Source records:
▬▬▬

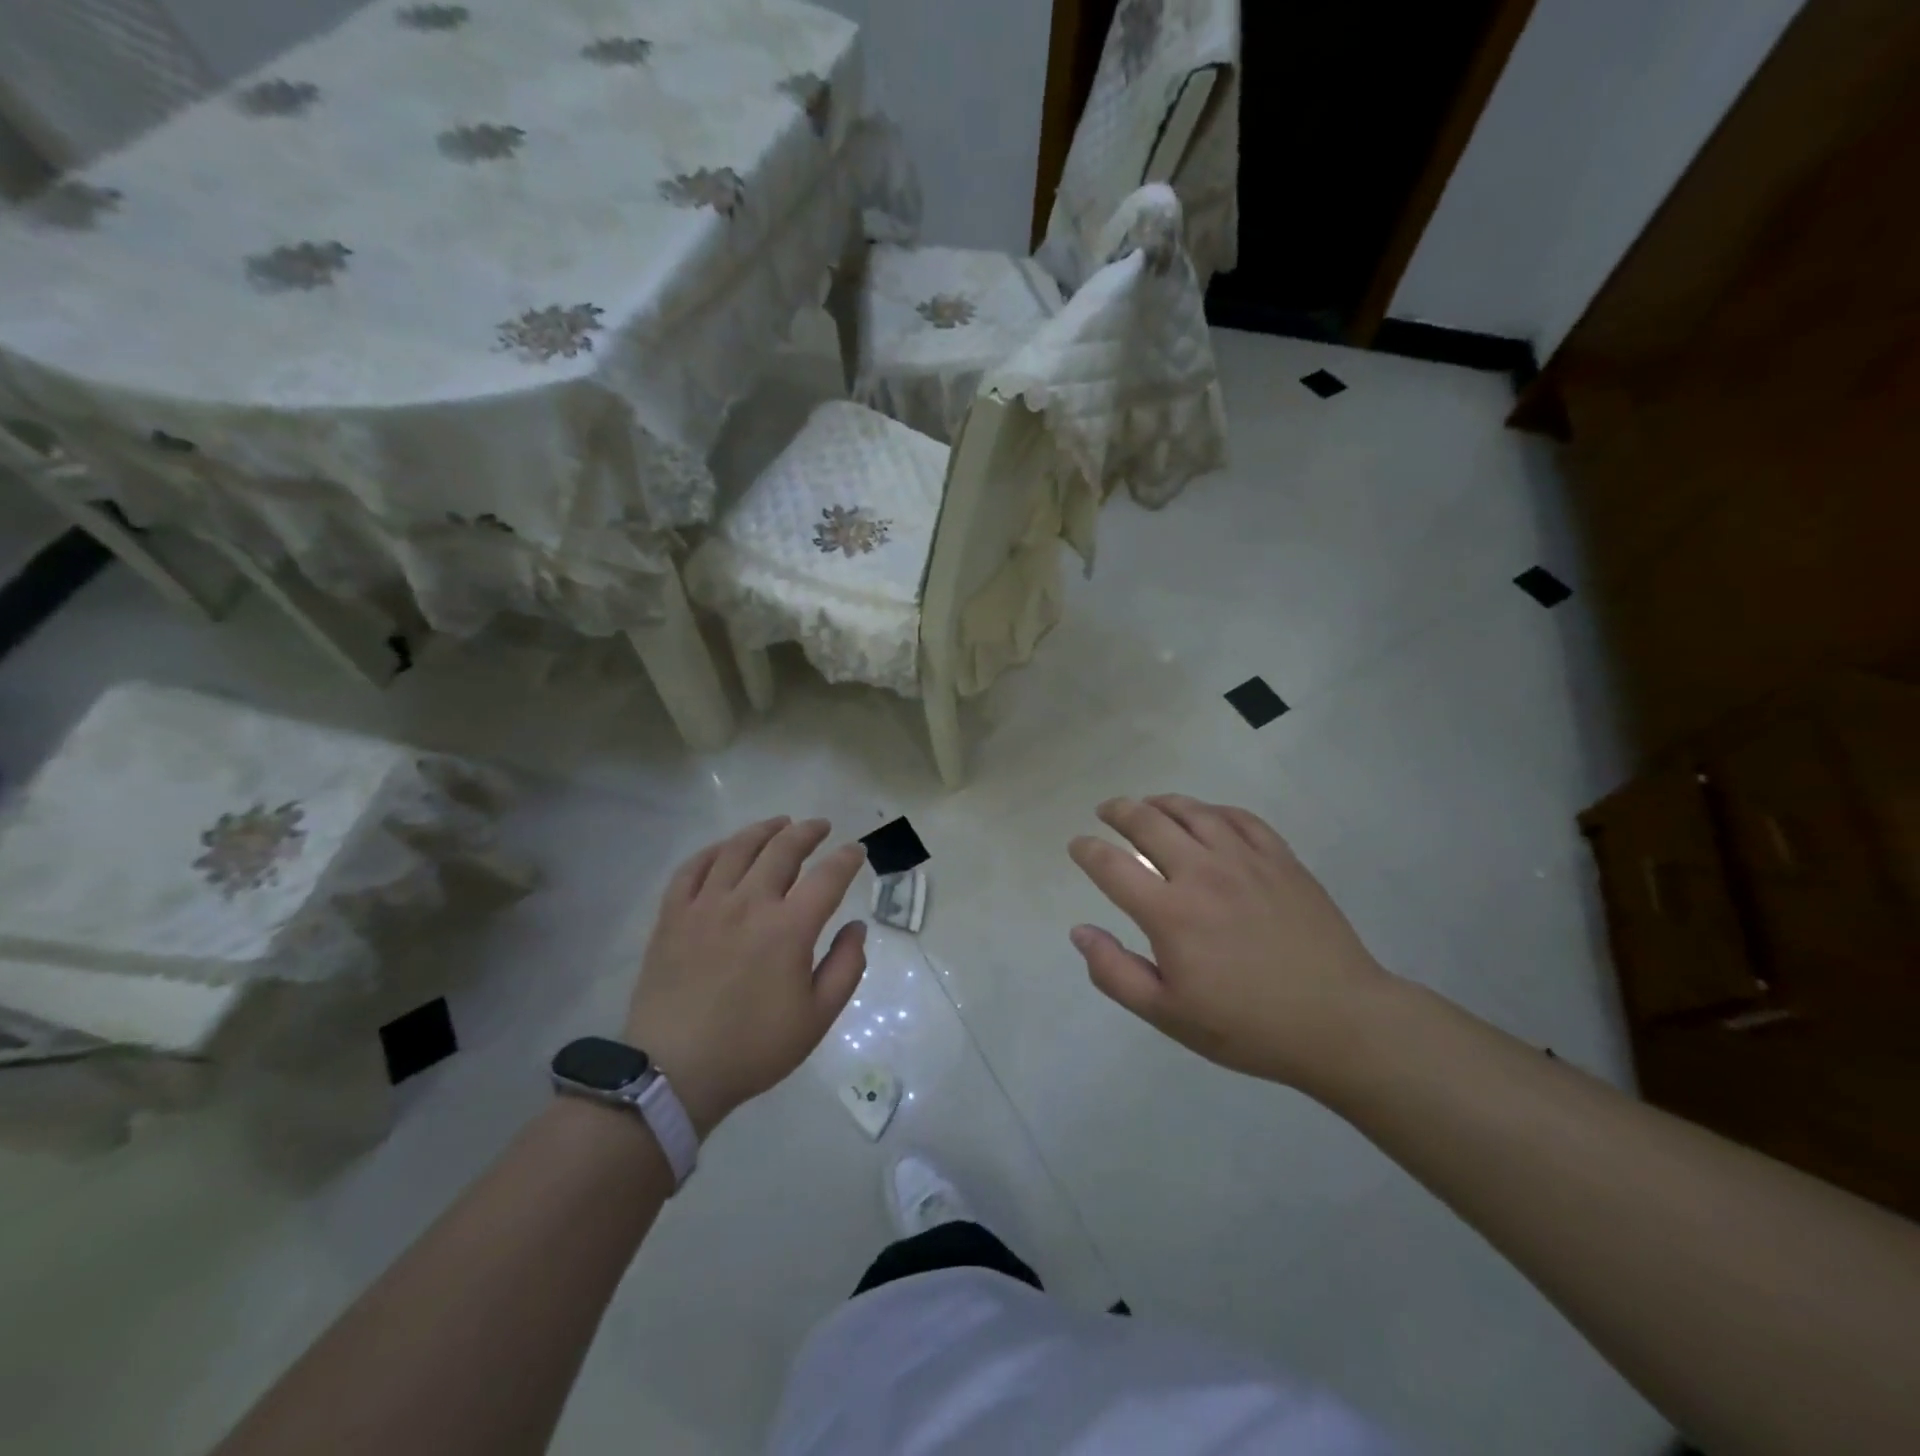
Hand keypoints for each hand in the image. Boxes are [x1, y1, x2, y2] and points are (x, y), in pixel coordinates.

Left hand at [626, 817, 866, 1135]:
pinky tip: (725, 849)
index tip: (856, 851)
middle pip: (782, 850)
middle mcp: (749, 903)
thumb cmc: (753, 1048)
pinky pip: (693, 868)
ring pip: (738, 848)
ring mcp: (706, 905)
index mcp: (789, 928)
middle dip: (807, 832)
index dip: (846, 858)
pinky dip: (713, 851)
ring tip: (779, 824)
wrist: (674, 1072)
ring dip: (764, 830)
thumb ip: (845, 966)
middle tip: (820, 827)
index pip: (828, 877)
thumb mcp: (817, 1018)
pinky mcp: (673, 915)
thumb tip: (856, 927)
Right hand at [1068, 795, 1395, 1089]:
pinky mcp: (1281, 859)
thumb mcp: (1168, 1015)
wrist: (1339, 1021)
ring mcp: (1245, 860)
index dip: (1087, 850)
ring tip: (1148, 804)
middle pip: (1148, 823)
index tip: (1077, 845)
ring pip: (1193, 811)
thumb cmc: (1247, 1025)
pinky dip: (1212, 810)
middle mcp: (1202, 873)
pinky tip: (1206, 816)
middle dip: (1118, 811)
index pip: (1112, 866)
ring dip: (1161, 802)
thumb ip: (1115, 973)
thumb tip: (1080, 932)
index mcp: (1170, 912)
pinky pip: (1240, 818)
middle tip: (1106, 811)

▬▬▬

[What this task involves]: Set down nothing but the lines from the one with "middle pip: (1148, 823)" through the end of the records, keeping each line exactly as written and including both ends.

[Solution to this problem]:
middle pip: (1148, 823)
index tip: (1077, 845)
ring pip: (1193, 811)
thumb cmc: (1247, 1025)
pinky dip: (1212, 810)
middle mcp: (1202, 873)
pinky tip: (1206, 816)
middle dip: (1118, 811)
index pip: (1112, 866)
ring dip: (1161, 802)
thumb ip: (1115, 973)
thumb tip: (1080, 932)
index mcp: (1170, 912)
pinky pip: (1240, 818)
middle tip: (1106, 811)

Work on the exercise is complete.